> [How to complete this task]: Please reproduce all entries word for word and omit their pictures.

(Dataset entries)
----

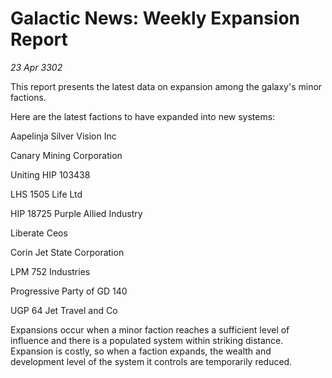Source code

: * Galactic News: Weekly Expansion Report

/23 Apr 3302/

This report presents the latest data on expansion among the galaxy's minor factions. 

Here are the latest factions to have expanded into new systems: 

Aapelinja Silver Vision Inc 

Canary Mining Corporation 

Uniting HIP 103438 

LHS 1505 Life Ltd 

HIP 18725 Purple Allied Industry 

Liberate Ceos 

Corin Jet State Corporation 

LPM 752 Industries 

Progressive Party of GD 140 

UGP 64 Jet Travel and Co 

Expansions occur when a minor faction reaches a sufficient level of influence and there is a populated system within striking distance. Expansion is costly, so when a faction expands, the wealth and development level of the system it controls are temporarily reduced.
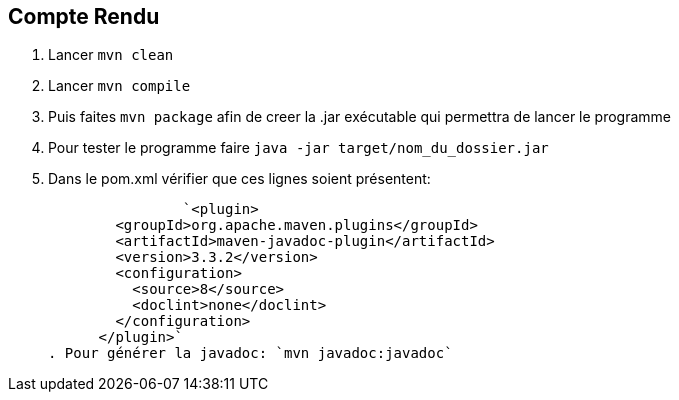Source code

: == Compte Rendu
. Lancer `mvn clean`
. Lancer `mvn compile`
. Puis faites `mvn package` afin de creer la .jar exécutable qui permettra de lancer le programme
. Pour tester le programme faire `java -jar target/nom_du_dossier.jar`
. Dans le pom.xml vérifier que ces lignes soient présentent:

		`<plugin>
        <groupId>org.apache.maven.plugins</groupId>
        <artifactId>maven-javadoc-plugin</artifactId>
        <version>3.3.2</version>
        <configuration> 
          <source>8</source> 
          <doclint>none</doclint>
        </configuration>
      </plugin>`
. Pour générer la javadoc: `mvn javadoc:javadoc`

----

> [Solution to the exercise]:
Source code

: * Galactic News: Weekly Expansion Report

/23 Apr 3302/

This report presents the latest data on expansion among the galaxy's minor factions. 

Here are the latest factions to have expanded into new systems: 

Aapelinja Silver Vision Inc 

Canary Mining Corporation 

Uniting HIP 103438 

LHS 1505 Life Ltd 

HIP 18725 Purple Allied Industry 

Liberate Ceos 

Corin Jet State Corporation 

LPM 752 Industries 

Progressive Party of GD 140 

UGP 64 Jet Travel and Co 

Expansions occur when a minor faction reaches a sufficient level of influence and there is a populated system within striking distance. Expansion is costly, so when a faction expands, the wealth and development level of the system it controls are temporarily reduced.
Source code

: == Compte Rendu
. Lancer `mvn clean`
. Lancer `mvn compile`
. Puis faites `mvn package` afin de creer la .jar exécutable qui permettra de lancer le programme
. Pour tester le programme faire `java -jar target/nom_du_dossier.jar`
. Dans le pom.xml vérifier que ces lignes soient présentent:

		`<plugin>
        <groupId>org.apache.maven.plugins</groupId>
        <artifactId>maven-javadoc-plugin</artifactId>
        <version>3.3.2</version>
        <configuration> 
          <source>8</source> 
          <doclint>none</doclint>
        </configuration>
      </plugin>`
. Pour générer la javadoc: `mvn javadoc:javadoc`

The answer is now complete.